The Little Mouse and Creation, J.S. Absher

Albertson’s Barn, Lafayette Pastel, by John Cummings

 

 

The Little Mouse and Creation

The paradox of mutual anterior dependencies

 

In the beginning, the little mouse was in her burrow.
There could be no burrow, unless a mouse had dug it,
and no mouse without a burrow to be born in.

On the second day, a berry fell into the burrow.
The mouse ate the berry, it was delicious; she defecated the seed.
The seed sprouted and grew into a berry bush.
There could be no mouse unless a berry fed it,
no berry unless a mouse defecated its seed.

On the third day, a beetle ate the mouse’s excrement,
else the earth would fill up and be destroyed by waste.
Said the mouse, there could be no shiny beetle without my poop
and pooping would have to stop if there were no shiny beetle.

On the fourth day, a lizard with a long tongue ate the beetle.

On the fifth, the lizard was eaten by a flop-eared pig,

and on the sixth, a human, omnivorous as the pig,
barbequed it and smacked her lips and said I detect
a soupçon of lizard and beetle and droppings and fallen berry.

On the seventh day, the little mouse was happy
that such a beautiful world should begin with her burrow.
She groomed herself forepaw to snout, ear to hind paw, and napped.
There could be no world, she dreamed, unless there were Mouse,
no mouse unless there were Poet.

______________
J.S. Absher

 

Review by Cedar Koons

Other than the epigraph (if it is an epigraph), this poem reads like a children’s book—the kind of book adults love to read aloud to a sleepy child. I can see the illustrations, which include a butchering.  

The poem’s repetitions–in the beginning, on the second day, and so forth to the seventh day–evoke the Biblical creation story.  At first, the little mouse is the creator, and as a reader, I enjoyed her excellent work. She dug her burrow, feasted on a berry, defecated, and creation happened. Ultimately, she grooms herself and sleeps, resting like God on the Sabbath.  In the mouse’s dream, however, we find Mouse sharing the godhead with Poet in head-to-tail contingency, giving readers a little surprise to contemplate.

 

Review by Massimo Fantuzzi

It is by coincidence (if you believe in such things) that we start this issue with a reminder of the seven days, the seven days it took God to create the universe, Earth smack in the middle, jewel of the crown, cherry on the cake, mankind in his image and in charge of the whole shebang.

And here we have it, depicted with tact, humor, and narrative skill, the too often overlooked, delicate and fortuitous, yet iron-clad chain that, binding all living things, their biology, their geology, their astronomy, their ecology, has brought us here, here to this specific point in the life and stretch corner of the cosmos. A story of interconnections and reciprocal needs that we’ve been able to trace back billions of years. Not a hierarchy, but a circle, one body, one set of factors and events. For just as the body is one and has many members, and all the members of the body, though many, are one body, as St. Paul writes (to this day, not fully understood in my opinion) to the Corinthians. The organic breath, rhythm of creation, circular affair in which one’s waste material is someone else’s necessity, vibrates, ripples in its concentric waves spreading outward ad infinitum. From the life cycle of a beetle to that of a star, the same connections, the same story at play.

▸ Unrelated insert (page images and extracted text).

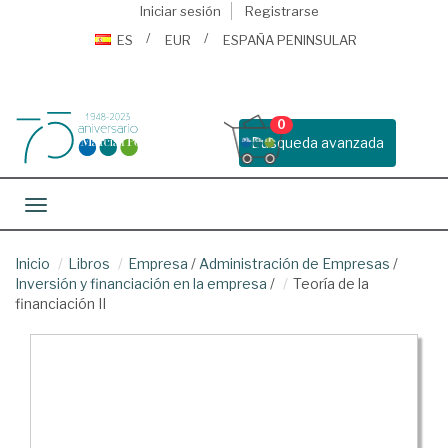
Iniciar sesión
Registrarse
ES
EUR
ESPAÑA PENINSULAR
0
Busqueda avanzada
Toggle navigation
Inicio
Libros
Empresa
/
Administración de Empresas
/
Inversión y financiación en la empresa
/
Teoría de la
financiación II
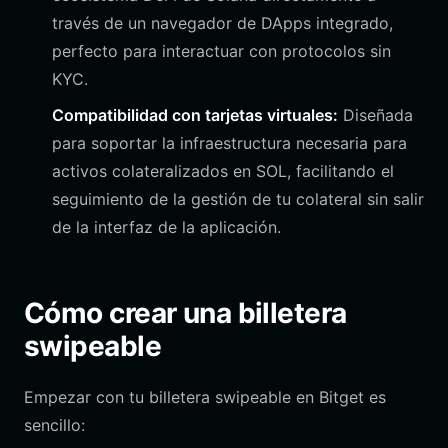
través de un navegador de DApps integrado,
perfecto para interactuar con protocolos sin
KYC.
Compatibilidad con tarjetas virtuales:
Diseñada
para soportar la infraestructura necesaria para
activos colateralizados en SOL, facilitando el
seguimiento de la gestión de tu colateral sin salir
de la interfaz de la aplicación.
Cómo crear una billetera
swipeable
Empezar con tu billetera swipeable en Bitget es
sencillo:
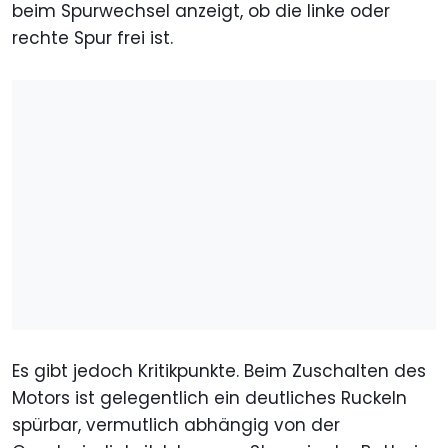
beim Spurwechsel anzeigt, ob die linke oder
rechte Spur frei ist.
Es gibt jedoch Kritikpunkte. Beim Zuschalten des
Motors ist gelegentlich ein deutliches Ruckeln
spürbar, vermutlich abhängig von der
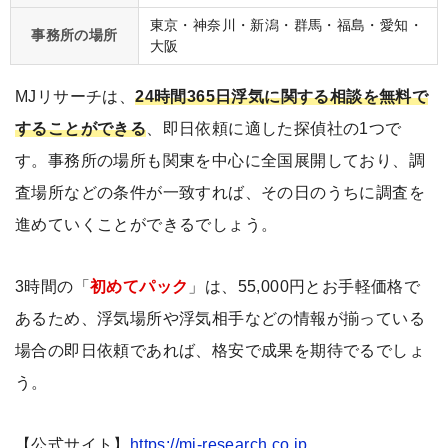
東京・神奈川・新潟・群馬・福島・愛知・
事務所の場所
大阪
MJリサーチは、
24時間365日浮気に関する相談を無料で
することができる
、即日依頼に適した探偵社の1つで
す。事務所の場所も関東を中心に全国展開しており、調
査場所などの条件が一致すれば、その日のうちに調査を
進めていくことができるでしょう。
3時間の「
初めてパック
」は、55,000円とお手軽価格で
あるため、浮気場所や浮気相手などの情報が揃っている
場合の即日依頼であれば、格安で成果を期待でるでしょ
う。
【公式サイト】
https://mj-research.co.jp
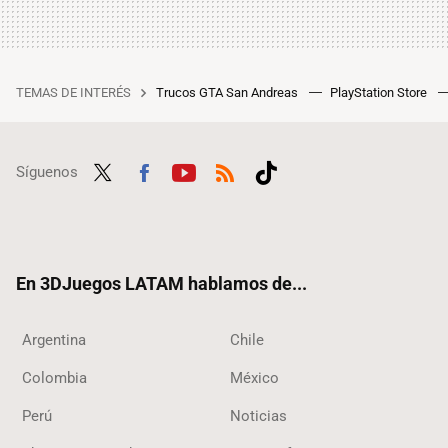
TEMAS DE INTERÉS
Trucos GTA San Andreas
PlayStation Store
Síguenos
Twit
Fac
Yout
RSS
Tikt
ter
ebo
ube
ok
ok
En 3DJuegos LATAM hablamos de...
Argentina
Chile
Colombia
México
Perú
Noticias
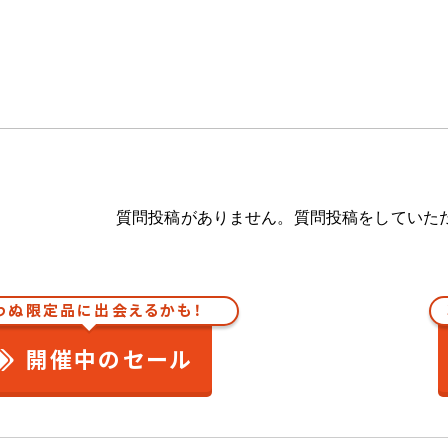
質問投稿がありません。質問投稿をしていた
わぬ限定品に出会えるかも！
開催中のセール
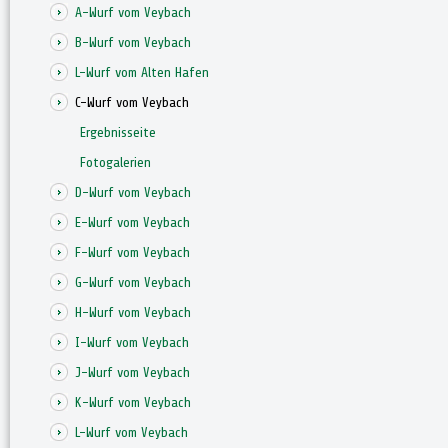
A-Wurf vom Veybach
B-Wurf vom Veybach
L-Wurf vom Alten Hafen
C-Wurf vom Veybach
Ergebnisseite
Fotogalerien
D-Wurf vom Veybach
E-Wurf vom Veybach
F-Wurf vom Veybach
G-Wurf vom Veybach
H-Wurf vom Veybach
I-Wurf vom Veybach
J-Wurf vom Veybach
K-Wurf vom Veybach
L-Wurf vom Veybach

Other poems in this issue explore this idea of the everlasting, ever-changing, interconnected and interdependent sphere we call life. The idea of being part of a non-sentient, truly impartial superorganism capable of absorbing, recycling our efforts as somebody else’s byproduct, whether eaten or eater, with no judgment, captivates us like a light at the end of a tunnel of dogmas and, frankly, fairy tales; a sign of the times perhaps, when not much else really brightens our way and our presence here but the dead-end tunnel of our own mortality, misconduct and miseries.

What about the poet, waste trafficker and forage manager par excellence? An old silly riddle: visualize a forest with no animals or people, no eyes or ears but trees. One day a tree falls. Does it make a sound? That’s what poets are for.

 

Review by Kathryn de Leon

The story of the Creation, we follow it with God as Mouse, but a surprise at the end to find out that Poet is actually God.